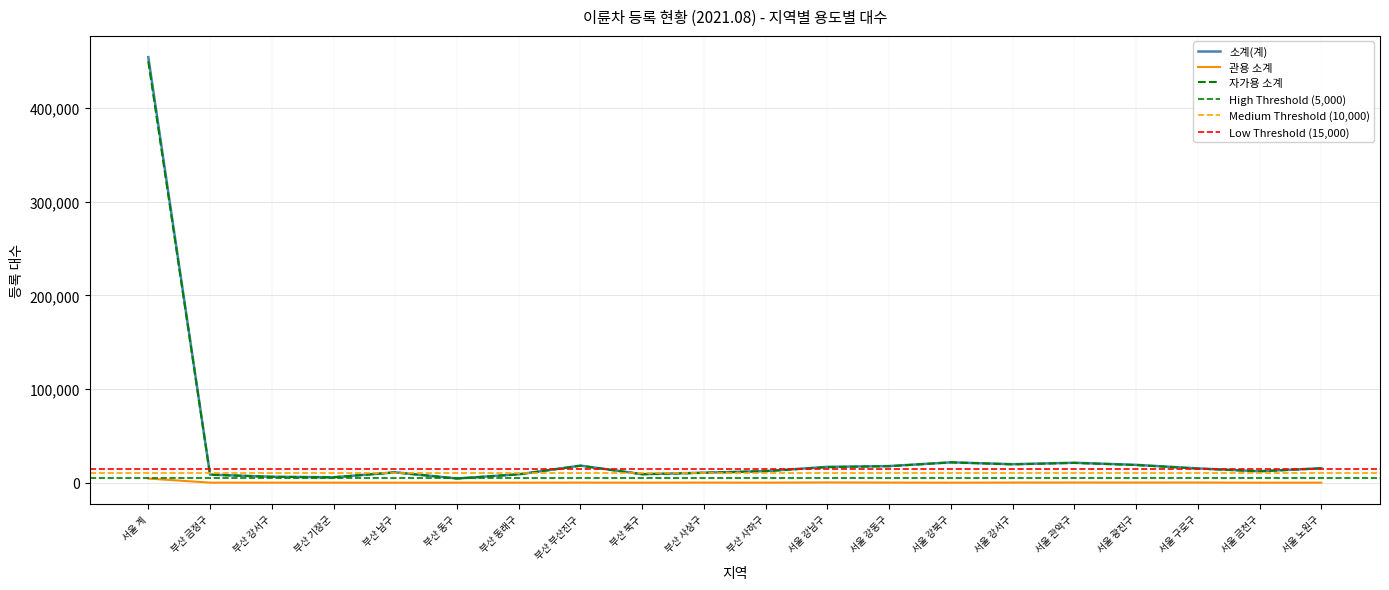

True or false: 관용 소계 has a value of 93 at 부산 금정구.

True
---
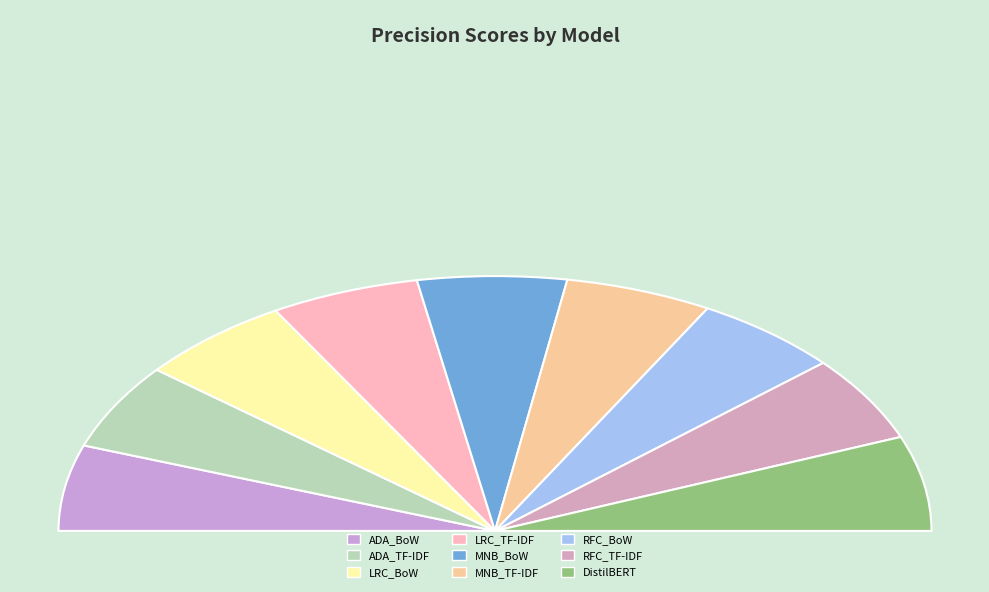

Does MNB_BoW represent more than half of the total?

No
--
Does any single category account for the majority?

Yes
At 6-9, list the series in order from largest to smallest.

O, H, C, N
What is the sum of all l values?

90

Auftrag —
Suche in den Zeilen oben jede Zeile heraus, in der das Wort „Does“ vorkommt, und schreibe sie vollständig ab.

Schriftliche Antwort —
Does MNB_BoW represent more than half of the total?
Does any single category account for the majority?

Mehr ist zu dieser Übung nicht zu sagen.